:: TEXTAUSZUG ::
--------

Holpriger Start bei Leicester City
Bei Leicester City geriet er in seiner ersten Saison in ein Formtief und blieb mit vier Toren in 28 Meisterschaftsspielen deutlich hinter den hohen Erwartungen zurück. Nachdem ihn die Leicester-Fans mit Kritik in den sozialen Netzwerken überhäuften, überlegte er sogar seine Karriere vorzeitig zu beenden. Sein damaliger Trainer Nigel Pearson überzeugte ihn jedoch weiterzumachen. Schon im Jahr darauf lief es deutlich besser. Jamie Vardy schoss 16 Tore in 37 Partien und sein Klub stieg in die Premier League auf. Er verlängerte seinen Vertrag bis Sommer 2018 und erzielte fünf Treffer in seiner ersten Saison in der höchsten englischen Spielklasse.

--------

:: FOLGENDES BEARBEITEN ::
**a)** Wer brachte Jamie Vardy laut dem Textauszug dazu, seine Karriere fortzusetzen?
**b)** Listen Sie alle Zahlenangaben zu Toren und Spielen auf, die der Textauszug enthält.
**c)** Übersetzen Sie diesen Satz aus dem Textauszug ins Englische: „Er verlängerte seinen Vertrag bis Sommer 2018 und erzielte fünf Treffer in seiner ersten Saison in der höchsten englischen Spielklasse.“
Die Datensätze stammen aus einer anderen Quelle als der Textauszug.

--------

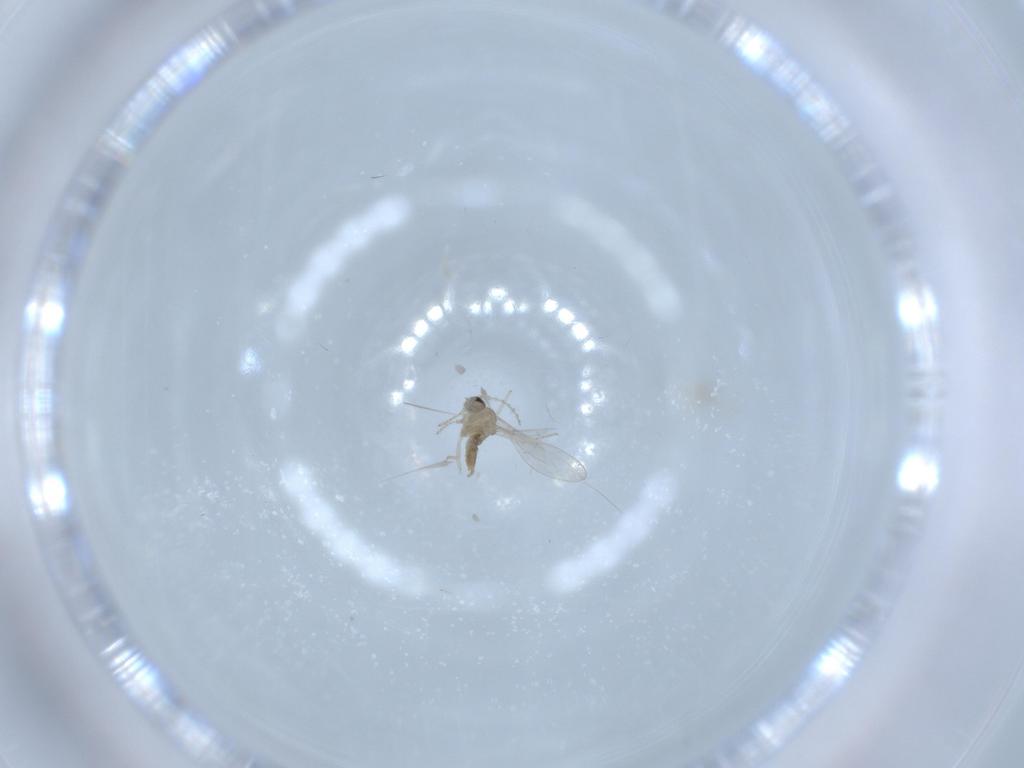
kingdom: Animalia
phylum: Arthropoda
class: Insecta
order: Diptera
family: Cecidomyiidae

--------

:: ANTWORTEN ::
**a)** Sein damaliger Trainer Nigel Pearson.

**b)**
- vier Tore
- 28 Meisterschaftsspiele
- 16 Tore
- 37 Partien
- fünf Treffer

**c)** He extended his contract until summer 2018 and scored five goals in his first season in the top English division.